The emperor survived his general by eight months. In the last years of his life his attachment to theology bore strange fruit: the defender of the faith had himself become a heretic. He declared that the body of Christ was incorruptible and that his human nature had never been subject to the needs and humiliations of mortal flesh. The clergy warned him that if he died in that error “he would be consigned to the fire of hell and burn there forever.” Without repenting, after eighty-three years of life and thirty-eight years of reign, he died (565).

Justinian’s death was another turning point in history that can be said to mark the end of antiquity. He was a thoroughly Roman emperor who viewed the entire Eastern and Western Empire equally, tried to keep the barbarians away from his land, and wanted to re-establish orderly government and uniform laws in that vast realm. He succeeded to a large extent in achieving this goal: during his reign Africa, Dalmatia, Corsica, Sardinia, Sicily, and part of Spain were recovered; the Persians were driven from Syria, and the empire’s extent was doubled. His law, although savage in its treatment of heresy and sexual immorality, is one of the peaks in the history of law because of its unity, clarity, and breadth. His government was tainted with administrative corruption, heavy taxation, amnesty, and capricious punishment; but on the other hand it was distinguished by the efforts of a precise economic and administrative organization; and this organization created a foundation of order that, although alien to freedom, firmly and continuously maintained the foundations of civilization in a corner of Europe while other parts of Europe were sinking into the “Dark Ages.” Justinian left his name in the history of industry and art; the church of Santa Sophia is also one of his legacies. His reign must have seemed to his orthodox contemporaries like this: the empire had once again turned back the wave of destruction and for a while had been saved from death.

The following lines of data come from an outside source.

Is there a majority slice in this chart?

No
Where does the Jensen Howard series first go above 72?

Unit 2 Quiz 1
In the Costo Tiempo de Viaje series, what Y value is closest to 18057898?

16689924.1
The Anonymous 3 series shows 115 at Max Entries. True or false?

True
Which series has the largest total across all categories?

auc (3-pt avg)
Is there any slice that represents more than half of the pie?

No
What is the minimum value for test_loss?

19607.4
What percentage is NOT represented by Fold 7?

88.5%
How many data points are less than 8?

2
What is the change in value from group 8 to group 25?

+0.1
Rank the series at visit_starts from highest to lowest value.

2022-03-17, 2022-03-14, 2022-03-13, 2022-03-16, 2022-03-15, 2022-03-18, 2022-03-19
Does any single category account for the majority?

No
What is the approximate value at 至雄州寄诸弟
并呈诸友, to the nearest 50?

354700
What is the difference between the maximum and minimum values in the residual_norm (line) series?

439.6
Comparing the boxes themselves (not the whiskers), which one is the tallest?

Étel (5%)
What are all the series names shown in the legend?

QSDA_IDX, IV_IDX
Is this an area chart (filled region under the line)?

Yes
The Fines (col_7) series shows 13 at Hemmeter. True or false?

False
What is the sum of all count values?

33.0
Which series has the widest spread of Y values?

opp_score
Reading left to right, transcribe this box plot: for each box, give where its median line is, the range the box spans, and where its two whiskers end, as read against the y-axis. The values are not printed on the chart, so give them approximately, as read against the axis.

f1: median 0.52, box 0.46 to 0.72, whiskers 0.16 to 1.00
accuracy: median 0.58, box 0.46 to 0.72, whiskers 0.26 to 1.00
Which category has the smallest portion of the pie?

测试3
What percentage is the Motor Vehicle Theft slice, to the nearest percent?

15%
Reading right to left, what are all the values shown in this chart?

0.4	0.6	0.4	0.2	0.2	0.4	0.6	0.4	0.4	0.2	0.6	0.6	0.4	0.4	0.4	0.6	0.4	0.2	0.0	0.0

But unfortunately this salvation was very short. Justinian found the treasury full at the beginning of his reign but left it empty at his death; his unjust laws and thieving tax collectors turned nations to discontent as quickly as they were conquered by his armies; and those depleted, scattered, and unpaid armies could not defend for long the lands they had conquered at the cost of so much destruction. Africa was soon abandoned to the barbarians; Syria, Palestine, Egypt, Africa, and Spain fell into the hands of the Arabs; and Italy came under Lombard rule; within a century of Justinian’s death the Roman Empire lost more lands than it had gained during his time. A proud look at the past may make us think how much better it would have been if Justinian’s government had turned the emerging nations and religions into a federal union, had taken a friendly approach to the Ostrogoths who had ruled Italy relatively well, and had served as a mediator for the smooth preservation and transmission of ancient culture to the newly born countries.

We do not need to accept Procopius’s evaluation of Justinian, for Procopius himself has contradicted it. He was a great ruler whose every fault stemmed from the logic and sincerity of his faith: his religious persecutions came from his faith, his wars from his Roman spirit, and his confiscations from his wars. We are moved by his violence and admire the greatness of his goals. The last individuals of the Roman generation were in fact he and Belisarius, not Boniface and Aetius.